J.J. Barea is a legend among Dallas Mavericks fans. The 5'10" guard was a spark plug during the team's 2011 championship run, providing solid scoring and passing off the bench. He also shook off a clothesline from Andrew Bynum – a man 14 inches taller and 105 pounds heavier – during those same playoffs.
He's continued offering that consistent presence off the bench throughout the past decade. Now, he's being rewarded for it – even though he's no longer on the team.
The Mavericks signed Barea to a one-year deal worth $2.6 million this fall. Then, just mere weeks before the season started, ESPN reported the Mavs were releasing Barea.

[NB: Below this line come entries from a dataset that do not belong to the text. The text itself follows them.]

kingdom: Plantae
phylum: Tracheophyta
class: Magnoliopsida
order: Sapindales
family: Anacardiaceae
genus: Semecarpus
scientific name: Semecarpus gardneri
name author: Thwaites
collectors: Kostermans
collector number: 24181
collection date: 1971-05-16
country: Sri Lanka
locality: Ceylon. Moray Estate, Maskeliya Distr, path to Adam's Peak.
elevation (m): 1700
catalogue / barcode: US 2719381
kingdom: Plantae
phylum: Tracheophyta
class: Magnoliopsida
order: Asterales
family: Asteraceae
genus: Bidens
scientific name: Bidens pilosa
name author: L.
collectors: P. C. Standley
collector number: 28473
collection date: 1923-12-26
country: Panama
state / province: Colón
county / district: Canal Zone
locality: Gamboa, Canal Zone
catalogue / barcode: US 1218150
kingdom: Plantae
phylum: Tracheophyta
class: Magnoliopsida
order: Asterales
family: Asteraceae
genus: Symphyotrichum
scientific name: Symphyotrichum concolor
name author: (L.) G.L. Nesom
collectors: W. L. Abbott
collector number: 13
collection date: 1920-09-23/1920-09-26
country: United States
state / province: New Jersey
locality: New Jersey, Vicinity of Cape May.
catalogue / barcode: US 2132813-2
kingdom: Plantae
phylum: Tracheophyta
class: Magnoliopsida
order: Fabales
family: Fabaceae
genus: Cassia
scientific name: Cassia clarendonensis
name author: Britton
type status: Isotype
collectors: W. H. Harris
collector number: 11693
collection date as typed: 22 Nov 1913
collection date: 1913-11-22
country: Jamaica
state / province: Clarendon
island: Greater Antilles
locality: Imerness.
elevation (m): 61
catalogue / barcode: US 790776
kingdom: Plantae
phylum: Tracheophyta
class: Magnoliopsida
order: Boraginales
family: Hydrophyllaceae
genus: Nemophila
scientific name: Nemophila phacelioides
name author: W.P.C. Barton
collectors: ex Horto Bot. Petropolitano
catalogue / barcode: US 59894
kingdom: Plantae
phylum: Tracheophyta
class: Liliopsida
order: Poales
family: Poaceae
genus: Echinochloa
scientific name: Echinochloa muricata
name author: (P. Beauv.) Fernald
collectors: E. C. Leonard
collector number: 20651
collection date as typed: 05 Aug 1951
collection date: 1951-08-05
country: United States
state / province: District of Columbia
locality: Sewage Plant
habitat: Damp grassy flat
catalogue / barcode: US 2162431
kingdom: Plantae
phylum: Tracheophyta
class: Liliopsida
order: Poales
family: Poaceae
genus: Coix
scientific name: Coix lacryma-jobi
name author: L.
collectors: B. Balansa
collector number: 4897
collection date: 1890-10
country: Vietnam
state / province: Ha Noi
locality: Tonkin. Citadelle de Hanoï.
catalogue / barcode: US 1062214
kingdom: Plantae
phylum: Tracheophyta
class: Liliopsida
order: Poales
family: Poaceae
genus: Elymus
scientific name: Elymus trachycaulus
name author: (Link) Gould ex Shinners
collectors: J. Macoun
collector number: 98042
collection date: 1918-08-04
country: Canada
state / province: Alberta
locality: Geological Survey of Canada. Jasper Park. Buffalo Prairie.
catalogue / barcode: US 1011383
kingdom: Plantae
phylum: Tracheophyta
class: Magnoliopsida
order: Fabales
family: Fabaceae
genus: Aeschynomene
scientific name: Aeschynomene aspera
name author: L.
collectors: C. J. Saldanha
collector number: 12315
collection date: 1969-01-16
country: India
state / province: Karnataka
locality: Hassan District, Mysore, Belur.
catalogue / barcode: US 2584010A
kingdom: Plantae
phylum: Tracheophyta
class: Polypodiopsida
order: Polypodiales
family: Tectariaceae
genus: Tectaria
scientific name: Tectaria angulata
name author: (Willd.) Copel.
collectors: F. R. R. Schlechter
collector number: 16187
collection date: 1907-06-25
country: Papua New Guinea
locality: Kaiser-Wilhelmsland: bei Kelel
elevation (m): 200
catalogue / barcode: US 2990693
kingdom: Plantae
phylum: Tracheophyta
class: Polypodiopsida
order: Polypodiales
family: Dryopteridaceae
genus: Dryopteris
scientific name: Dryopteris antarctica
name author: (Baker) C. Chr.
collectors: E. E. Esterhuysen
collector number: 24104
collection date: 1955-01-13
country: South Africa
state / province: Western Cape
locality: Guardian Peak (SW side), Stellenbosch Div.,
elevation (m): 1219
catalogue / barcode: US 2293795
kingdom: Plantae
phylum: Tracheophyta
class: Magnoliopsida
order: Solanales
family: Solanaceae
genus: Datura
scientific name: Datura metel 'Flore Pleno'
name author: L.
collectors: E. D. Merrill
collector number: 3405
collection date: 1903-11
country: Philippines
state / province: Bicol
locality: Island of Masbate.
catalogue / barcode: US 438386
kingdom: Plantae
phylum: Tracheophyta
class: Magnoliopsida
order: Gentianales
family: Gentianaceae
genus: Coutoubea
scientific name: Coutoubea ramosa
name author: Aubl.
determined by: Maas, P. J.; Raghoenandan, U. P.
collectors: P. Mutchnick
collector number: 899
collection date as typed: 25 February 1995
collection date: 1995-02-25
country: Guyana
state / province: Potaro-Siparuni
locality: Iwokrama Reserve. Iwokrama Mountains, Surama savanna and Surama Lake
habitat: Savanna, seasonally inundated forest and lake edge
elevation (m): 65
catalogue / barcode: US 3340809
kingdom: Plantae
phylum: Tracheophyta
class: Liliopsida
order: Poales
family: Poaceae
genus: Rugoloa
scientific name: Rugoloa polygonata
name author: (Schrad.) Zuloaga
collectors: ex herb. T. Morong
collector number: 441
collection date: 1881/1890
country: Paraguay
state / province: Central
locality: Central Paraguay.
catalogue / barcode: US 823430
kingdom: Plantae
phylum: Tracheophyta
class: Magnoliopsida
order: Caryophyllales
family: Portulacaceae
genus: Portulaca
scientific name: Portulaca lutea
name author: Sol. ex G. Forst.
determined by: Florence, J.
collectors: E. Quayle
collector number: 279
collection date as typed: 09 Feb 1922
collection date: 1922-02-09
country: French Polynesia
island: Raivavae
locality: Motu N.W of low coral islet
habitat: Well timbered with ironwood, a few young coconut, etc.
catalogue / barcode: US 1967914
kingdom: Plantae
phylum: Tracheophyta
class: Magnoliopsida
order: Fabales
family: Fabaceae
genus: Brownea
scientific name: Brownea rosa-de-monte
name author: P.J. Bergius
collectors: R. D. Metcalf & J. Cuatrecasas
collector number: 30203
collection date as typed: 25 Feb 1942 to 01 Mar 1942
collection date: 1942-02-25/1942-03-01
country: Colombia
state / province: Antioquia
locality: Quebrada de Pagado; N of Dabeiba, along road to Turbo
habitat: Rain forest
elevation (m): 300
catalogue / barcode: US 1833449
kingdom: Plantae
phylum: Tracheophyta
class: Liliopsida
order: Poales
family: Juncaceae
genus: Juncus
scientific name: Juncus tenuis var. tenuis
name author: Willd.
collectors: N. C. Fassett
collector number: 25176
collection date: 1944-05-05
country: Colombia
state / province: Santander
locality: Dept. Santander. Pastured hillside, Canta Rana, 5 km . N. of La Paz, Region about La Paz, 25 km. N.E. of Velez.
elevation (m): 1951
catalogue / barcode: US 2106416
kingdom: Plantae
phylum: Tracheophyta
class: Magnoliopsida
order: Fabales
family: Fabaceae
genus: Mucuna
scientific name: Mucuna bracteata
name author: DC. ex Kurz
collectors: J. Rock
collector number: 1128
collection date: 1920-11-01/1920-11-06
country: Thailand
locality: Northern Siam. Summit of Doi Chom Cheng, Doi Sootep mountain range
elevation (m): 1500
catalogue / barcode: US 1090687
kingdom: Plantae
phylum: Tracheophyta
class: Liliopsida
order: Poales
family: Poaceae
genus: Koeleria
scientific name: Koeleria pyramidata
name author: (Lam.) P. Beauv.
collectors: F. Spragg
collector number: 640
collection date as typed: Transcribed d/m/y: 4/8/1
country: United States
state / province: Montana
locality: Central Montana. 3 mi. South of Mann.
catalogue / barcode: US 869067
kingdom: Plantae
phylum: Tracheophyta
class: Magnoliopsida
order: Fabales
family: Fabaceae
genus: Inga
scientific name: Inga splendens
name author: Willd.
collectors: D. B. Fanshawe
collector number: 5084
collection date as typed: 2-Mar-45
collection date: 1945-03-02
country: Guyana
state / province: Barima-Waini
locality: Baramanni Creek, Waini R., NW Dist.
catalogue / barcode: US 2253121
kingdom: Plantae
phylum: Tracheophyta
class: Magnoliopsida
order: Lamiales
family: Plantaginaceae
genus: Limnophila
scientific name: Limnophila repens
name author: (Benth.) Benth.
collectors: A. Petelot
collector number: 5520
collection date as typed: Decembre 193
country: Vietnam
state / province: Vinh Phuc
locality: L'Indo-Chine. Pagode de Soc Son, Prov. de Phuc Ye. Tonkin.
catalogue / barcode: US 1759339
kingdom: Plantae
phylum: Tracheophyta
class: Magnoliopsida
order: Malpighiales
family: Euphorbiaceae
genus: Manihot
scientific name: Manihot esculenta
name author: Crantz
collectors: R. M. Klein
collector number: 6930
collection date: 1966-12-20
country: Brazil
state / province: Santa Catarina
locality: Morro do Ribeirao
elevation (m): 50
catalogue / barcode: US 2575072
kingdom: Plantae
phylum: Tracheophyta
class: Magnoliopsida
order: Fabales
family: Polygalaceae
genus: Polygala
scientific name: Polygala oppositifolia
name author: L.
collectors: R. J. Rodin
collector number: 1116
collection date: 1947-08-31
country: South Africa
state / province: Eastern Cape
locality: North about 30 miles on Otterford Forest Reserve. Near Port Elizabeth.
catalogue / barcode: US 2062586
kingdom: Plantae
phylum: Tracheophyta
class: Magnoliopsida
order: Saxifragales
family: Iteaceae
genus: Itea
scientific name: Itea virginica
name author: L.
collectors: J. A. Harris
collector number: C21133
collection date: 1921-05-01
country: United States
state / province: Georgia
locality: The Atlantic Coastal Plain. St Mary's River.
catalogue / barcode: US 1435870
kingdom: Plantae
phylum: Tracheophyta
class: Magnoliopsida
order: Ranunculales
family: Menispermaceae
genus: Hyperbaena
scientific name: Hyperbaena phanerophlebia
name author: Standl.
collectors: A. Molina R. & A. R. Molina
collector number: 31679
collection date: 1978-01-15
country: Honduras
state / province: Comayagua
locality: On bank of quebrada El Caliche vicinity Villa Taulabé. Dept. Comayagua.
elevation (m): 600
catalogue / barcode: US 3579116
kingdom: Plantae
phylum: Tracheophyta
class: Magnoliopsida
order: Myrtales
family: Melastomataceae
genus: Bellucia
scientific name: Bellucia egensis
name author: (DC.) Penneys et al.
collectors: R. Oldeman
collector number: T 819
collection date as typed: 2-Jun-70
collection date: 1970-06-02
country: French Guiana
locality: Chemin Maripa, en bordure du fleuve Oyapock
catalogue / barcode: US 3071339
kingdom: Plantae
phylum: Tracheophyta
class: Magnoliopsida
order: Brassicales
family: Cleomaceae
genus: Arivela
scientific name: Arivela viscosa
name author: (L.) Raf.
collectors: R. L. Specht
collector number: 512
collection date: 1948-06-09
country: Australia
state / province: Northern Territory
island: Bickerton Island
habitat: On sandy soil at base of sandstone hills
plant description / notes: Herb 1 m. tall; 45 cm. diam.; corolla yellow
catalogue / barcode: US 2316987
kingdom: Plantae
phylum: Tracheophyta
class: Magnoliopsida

He'll get to keep all of that money without playing a single minute for them this year.
As ESPN reporter Tim McMahon explains, Mavs owner Mark Cuban knew the team would probably release Barea when they signed him to the deal. Cuban simply wanted to reward his guard for 11 years of service with the team. Barea was always popular with fans, was a leader in the locker room, and did some good things in the Dallas community.
The 36-year-old has spent 11 of his 14 NBA seasons in Dallas. He headed to Minnesota for three years the season after the Mavericks won the championship. Ultimately, he asked the Timberwolves to waive him so he could return to Dallas.
Barea reportedly still wants to play in the NBA, so we'll see if a team takes a flier on him. He may not contribute as many minutes on the court, but having strong veteran leadership is never a bad thing.
Even if Barea doesn't play a single minute in the NBA this season, he'll still earn millions of dollars thanks to his loyalty to the city of Dallas and the Mavericks organization. And if he does, in fact, retire, he'll go out as a local hero with a championship ring.